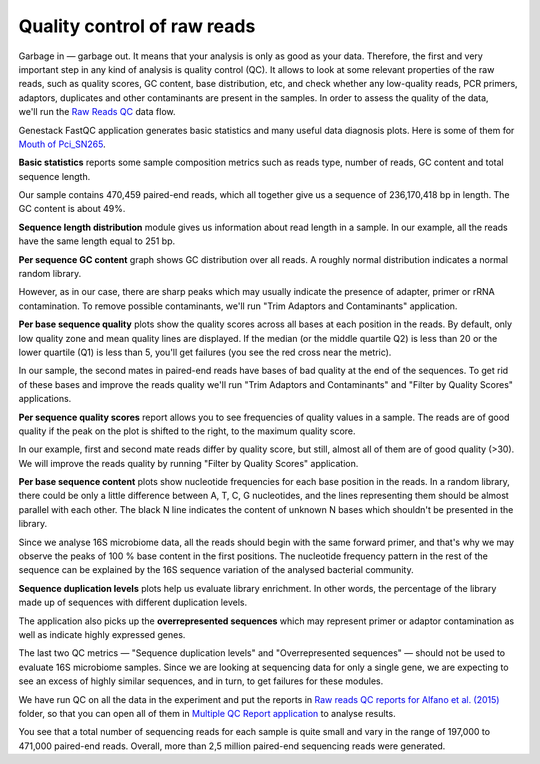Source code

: Quality control of raw reads
****************************

Garbage in — garbage out. It means that your analysis is only as good as your data.
Therefore, the first and very important step in any kind of analysis is quality
control (QC). It allows to look at some relevant properties of the raw reads,
such as quality scores, GC content, base distribution, etc, and check
whether any low-quality reads, PCR primers, adaptors, duplicates and other
contaminants are present in the samples. In order to assess the quality of
the data, we'll run the `Raw Reads QC`_ data flow.

.. Video - QC step
.. .. raw:: html

..    <iframe width="640" height="360" src="" frameborder="0" allowfullscreen="1">&nbsp;</iframe>

.. _Raw Reads QC: https://platform.genestack.org/endpoint/application/run/genestack/datafloweditor?a=GSF969011&action=viewFile

Genestack FastQC application generates basic statistics and many useful data
diagnosis plots. Here is some of them for `Mouth of Pci_SN265`_.

.. image:: images/Microbiome_FastQC_report.png

.. _Mouth of Pci_SN265: https://platform.genestack.org/endpoint/application/run/genestack/fastqc-report?a=GSF3772052&action=viewFile

**Basic statistics** reports some sample composition metrics such as reads
type, number of reads, GC content and total sequence length.

.. image:: images/Microbiome_basic_statistics.png
.. :scale: 70 %

Our sample contains 470,459 paired-end reads, which all together give us a
sequence of 236,170,418 bp in length. The GC content is about 49%.

**Sequence length distribution** module gives us information about read length
in a sample. In our example, all the reads have the same length equal to 251
bp.

**Per sequence GC content** graph shows GC distribution over all reads. A
roughly normal distribution indicates a normal random library.

.. image:: images/Microbiome_per_sequence_GC_content.png

However, as in our case, there are sharp peaks which may usually indicate the
presence of adapter, primer or rRNA contamination. To remove possible
contaminants, we'll run "Trim Adaptors and Contaminants" application.

**Per base sequence quality** plots show the quality scores across all bases
at each position in the reads. By default, only low quality zone and mean
quality lines are displayed. If the median (or the middle quartile Q2) is less
than 20 or the lower quartile (Q1) is less than 5, you'll get failures (you see
the red cross near the metric).

.. image:: images/Microbiome_per_base_sequence_quality.png

In our sample, the second mates in paired-end reads have bases of bad quality
at the end of the sequences. To get rid of these bases and improve the reads
quality we'll run "Trim Adaptors and Contaminants" and "Filter by Quality
Scores" applications.

**Per sequence quality scores** report allows you to see frequencies of
quality values in a sample. The reads are of good quality if the peak on the
plot is shifted to the right, to the maximum quality score.

.. image:: images/Microbiome_per_sequence_quality_scores.png

In our example, first and second mate reads differ by quality score, but still,
almost all of them are of good quality (>30). We will improve the reads quality
by running "Filter by Quality Scores" application.

.. check why we have such a picture for 16srnaseq

**Per base sequence content** plots show nucleotide frequencies for each base
position in the reads. In a random library, there could be only a little
difference between A, T, C, G nucleotides, and the lines representing them
should be almost parallel with each other. The black N line indicates the
content of unknown N bases which shouldn't be presented in the library.

.. image:: images/Microbiome_per_base_sequence_content.png

Since we analyse 16S microbiome data, all the reads should begin with the same
forward primer, and that's why we may observe the peaks of 100 % base content
in the first positions. The nucleotide frequency pattern in the rest of the
sequence can be explained by the 16S sequence variation of the analysed
bacterial community.

**Sequence duplication levels** plots help us evaluate library enrichment. In
other words, the percentage of the library made up of sequences with different
duplication levels.

.. image:: images/Microbiome_sequence_duplication_levels.png

The application also picks up the **overrepresented sequences** which may
represent primer or adaptor contamination as well as indicate highly expressed
genes.

.. image:: images/Microbiome_overrepresented_sequences.png

The last two QC metrics — "Sequence duplication levels" and "Overrepresented
sequences" — should not be used to evaluate 16S microbiome samples. Since we are
looking at sequencing data for only a single gene, we are expecting to see an
excess of highly similar sequences, and in turn, to get failures for these
modules.

We have run QC on all the data in the experiment and put the reports in `Raw
reads QC reports for Alfano et al. (2015)`_ folder, so that you can open all of
them in `Multiple QC Report application`_ to analyse results.

.. image:: images/Microbiome_multiple_raw_reads.png

.. _Raw reads QC reports for Alfano et al. (2015): https://platform.genestack.org/endpoint/application/run/genestack/filebrowser?a=GSF3772057&action=viewFile&page=1
.. _Multiple QC Report application: https://platform.genestack.org/endpoint/application/run/genestack/multiple-qc-plotter?a=GSF3772056&action=viewFile

You see that a total number of sequencing reads for each sample is quite small
and vary in the range of 197,000 to 471,000 paired-end reads. Overall, more than 2,5
million paired-end sequencing reads were generated.
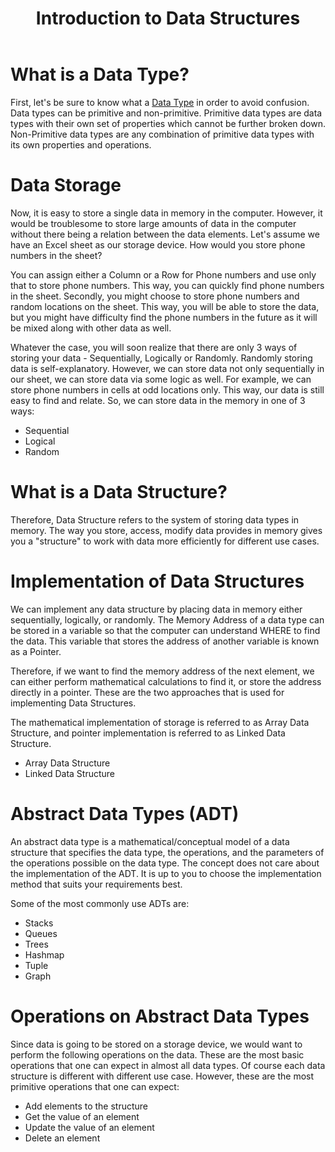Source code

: #+TITLE: Introduction to Data Structures

* What is a Data Type?
First, let's be sure to know what a [[file:data-types.org][Data Type]] in order to avoid confusion. Data types can be primitive and non-primitive. Primitive data types are data types with their own set of properties which cannot be further broken down. Non-Primitive data types are any combination of primitive data types with its own properties and operations.
* Data Storage
Now, it is easy to store a single data in memory in the computer. However, it would be troublesome to store large amounts of data in the computer without there being a relation between the data elements. Let's assume we have an Excel sheet as our storage device. How would you store phone numbers in the sheet?

You can assign either a Column or a Row for Phone numbers and use only that to store phone numbers. This way, you can quickly find phone numbers in the sheet. Secondly, you might choose to store phone numbers and random locations on the sheet. This way, you will be able to store the data, but you might have difficulty find the phone numbers in the future as it will be mixed along with other data as well.

Whatever the case, you will soon realize that there are only 3 ways of storing your data - Sequentially, Logically or Randomly. Randomly storing data is self-explanatory. However, we can store data not only sequentially in our sheet, we can store data via some logic as well. For example, we can store phone numbers in cells at odd locations only. This way, our data is still easy to find and relate. So, we can store data in the memory in one of 3 ways:

- Sequential
- Logical
- Random
* What is a Data Structure?
Therefore, Data Structure refers to the system of storing data types in memory. The way you store, access, modify data provides in memory gives you a "structure" to work with data more efficiently for different use cases.
* Implementation of Data Structures
We can implement any data structure by placing data in memory either sequentially, logically, or randomly. The Memory Address of a data type can be stored in a variable so that the computer can understand WHERE to find the data. This variable that stores the address of another variable is known as a Pointer.

Therefore, if we want to find the memory address of the next element, we can either perform mathematical calculations to find it, or store the address directly in a pointer. These are the two approaches that is used for implementing Data Structures.

The mathematical implementation of storage is referred to as Array Data Structure, and pointer implementation is referred to as Linked Data Structure.
- Array Data Structure
- Linked Data Structure
* Abstract Data Types (ADT)
An abstract data type is a mathematical/conceptual model of a data structure that specifies the data type, the operations, and the parameters of the operations possible on the data type. The concept does not care about the implementation of the ADT. It is up to you to choose the implementation method that suits your requirements best.

Some of the most commonly use ADTs are:
- Stacks
- Queues
- Trees
- Hashmap
- Tuple
- Graph
* Operations on Abstract Data Types
Since data is going to be stored on a storage device, we would want to perform the following operations on the data. These are the most basic operations that one can expect in almost all data types. Of course each data structure is different with different use case. However, these are the most primitive operations that one can expect:
- Add elements to the structure
- Get the value of an element
- Update the value of an element
- Delete an element
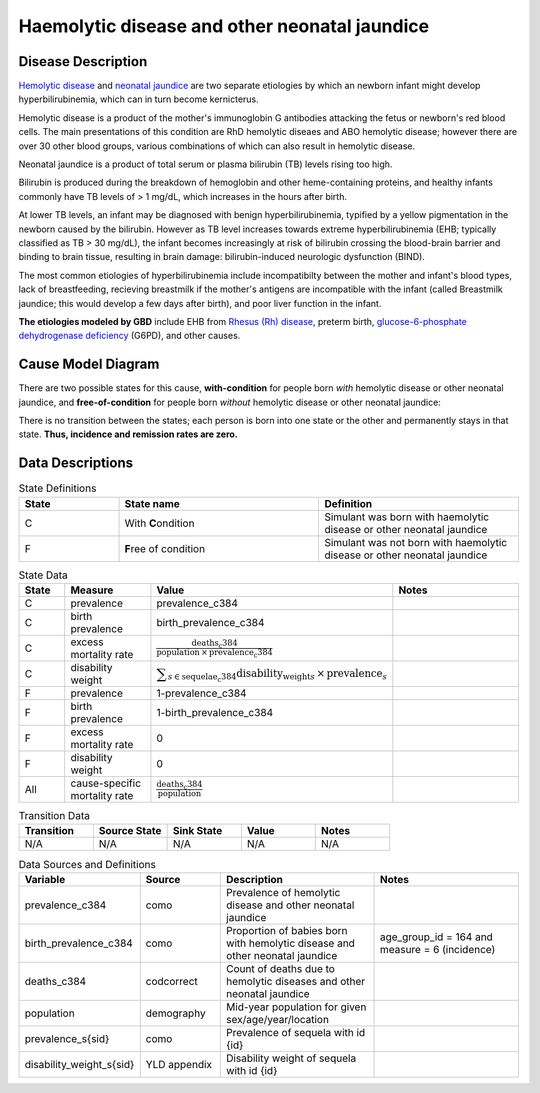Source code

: .. _2017_cause_neonatal_jaundice:

==============================================
Haemolytic disease and other neonatal jaundice
==============================================

Disease Description
-------------------

`Hemolytic disease`_ and `neonatal jaundice`_ are two separate etiologies by which
an newborn infant might develop hyperbilirubinemia, which can in turn become
kernicterus.

Hemolytic disease is a product of the mother's immunoglobin G antibodies
attacking the fetus or newborn's red blood cells. The main presentations of
this condition are RhD hemolytic diseaes and ABO hemolytic disease; however
there are over 30 other blood groups, various combinations of which can also
result in hemolytic disease.

Neonatal jaundice is a product of total serum or plasma bilirubin (TB)
levels rising too high.

Bilirubin is produced during the breakdown of hemoglobin and other
heme-containing proteins, and healthy infants commonly have TB levels of > 1
mg/dL, which increases in the hours after birth.

At lower TB levels, an infant may be diagnosed with benign hyperbilirubinemia,
typified by a yellow pigmentation in the newborn caused by the bilirubin.
However as TB level increases towards extreme hyperbilirubinemia (EHB; typically
classified as TB > 30 mg/dL), the infant becomes increasingly at risk of
bilirubin crossing  the blood-brain barrier and binding to brain tissue, 
resulting in brain damage: bilirubin-induced neurologic dysfunction (BIND).

The most common etiologies of hyperbilirubinemia include incompatibilty between
the mother and infant's blood types, lack of breastfeeding, recieving breastmilk 
if the mother's antigens are incompatible with the infant (called Breastmilk
jaundice; this would develop a few days after birth), and poor liver function in
the infant.

**The etiologies modeled by GBD** include EHB from `Rhesus (Rh) disease`_, preterm
birth, `glucose-6-phosphate dehydrogenase deficiency`_ (G6PD), and other causes.

.. _Hemolytic disease: https://www.uptodate.com/contents/postnatal-diagnosis-and-management-of-hemolytic-disease-of-the-fetus-and-newborn?search=hemolytic%20disease%20of%20the%20newborn&source=search_result&selectedTitle=1~150&usage_type=default&display_rank=1
.. _neonatal jaundice: https://www.uptodate.com/contents/unconjugated-hyperbilirubinemia-in-the-newborn-pathogenesis-and-etiology?search=neonatal%20jaundice&source=search_result&selectedTitle=1~98&usage_type=default&display_rank=1
.. _Rhesus (Rh) disease: https://en.wikipedia.org/wiki/Rh_disease
.. _glucose-6-phosphate dehydrogenase deficiency: https://en.wikipedia.org/wiki/Glucose-6-phosphate_dehydrogenase_deficiency
 
.. todo::
   Describe cause model
   
Cause Model Diagram
-------------------

There are two possible states for this cause, **with-condition** for people born *with* hemolytic disease or other neonatal jaundice, and
**free-of-condition** for people born *without* hemolytic disease or other neonatal jaundice:

.. image:: neonatal_jaundice_cause_model_diagram.svg

There is no transition between the states; each person is born into one state or
the other and permanently stays in that state. **Thus, incidence and remission
rates are zero.**

Data Descriptions
-----------------

.. list-table:: State Definitions
	:widths: 5 10 10
	:header-rows: 1
	
	* - State
	  - State name
	  - Definition
	* - C
	  - With **C**\ ondition
	  - Simulant was born with haemolytic disease or other neonatal jaundice
	* - F
	  - **F**\ ree of condition
	  - Simulant was not born with haemolytic disease or other neonatal jaundice
	  
.. list-table:: State Data
	:widths: 5 10 10 20
	:header-rows: 1
	
	* - State
	  - Measure
	  - Value
	  - Notes
	* - C
	  - prevalence
	  - prevalence_c384
	  -
	* - C
	  - birth prevalence
	  - birth_prevalence_c384
	  - 
	* - C
	  - excess mortality rate
	  - :math:`\frac{\text{deaths_c384}}{\text{population} \,\times\, \text{prevalence_c384}}`
	  -
	* - C
	  - disability weight
	  - :math:`\displaystyle{\sum_{s\in \text{sequelae_c384}}} \scriptstyle{\text{disability_weight}_s \,\times\, \text{prevalence}_s}`
	  -
	* - F
	  - prevalence
	  - 1-prevalence_c384
	  -
	* - F
	  - birth prevalence
	  - 1-birth_prevalence_c384
	  - 
	* - F
	  - excess mortality rate
	  - 0
	  -
	* - F
	  - disability weight
	  - 0
	  -
	* - All
	  - cause-specific mortality rate
	  - :math:`\frac{\text{deaths_c384}}{\text{population}}`
	  -
	 
	  
.. list-table:: Transition Data
	:widths: 10 10 10 10 10
	:header-rows: 1
	
	* - Transition
	  - Source State
	  - Sink State
	  - Value
	  - Notes
	* - N/A
	  - N/A
	  - N/A
	  - N/A
	  - N/A
	  
.. list-table:: Data Sources and Definitions
	:widths: 10 10 20 20
	:header-rows: 1
	
	* - Variable
	  - Source
	  - Description
	  - Notes
	* - prevalence_c384
	  - como
	  - Prevalence of hemolytic disease and other neonatal jaundice
	  - 
	* - birth_prevalence_c384
	  - como
	  - Proportion of babies born with hemolytic disease and other neonatal jaundice
	  - age_group_id = 164 and measure = 6 (incidence)
	* - deaths_c384
	  - codcorrect
	  - Count of deaths due to hemolytic diseases and other neonatal jaundice
	  - 
	* - population
	  - demography
	  - Mid-year population for given sex/age/year/location
	  -
	* - prevalence_s{sid}
	  - como
	  - Prevalence of sequela with id {id}
	  -
	* - disability_weight_s{sid}
	  - YLD appendix
	  - Disability weight of sequela with id {id}
	  -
....................
__ABOUT THIS EXERCISE__: For the string "sequentially", go through the entries above and copy each line where it occurs.

__SOLUTION TO THE PROBLEM__:
Whatever the case, you will soon realize that there are only 3 ways of storing your data - Sequentially, Logically or Randomly. Randomly storing data is self-explanatory. However, we can store data not only sequentially in our sheet, we can store data via some logic as well. For example, we can store phone numbers in cells at odd locations only. This way, our data is still easy to find and relate. So, we can store data in the memory in one of 3 ways:
We can implement any data structure by placing data in memory either sequentially, logically, or randomly. The Memory Address of a data type can be stored in a variable so that the computer can understand WHERE to find the data. This variable that stores the address of another variable is known as a Pointer.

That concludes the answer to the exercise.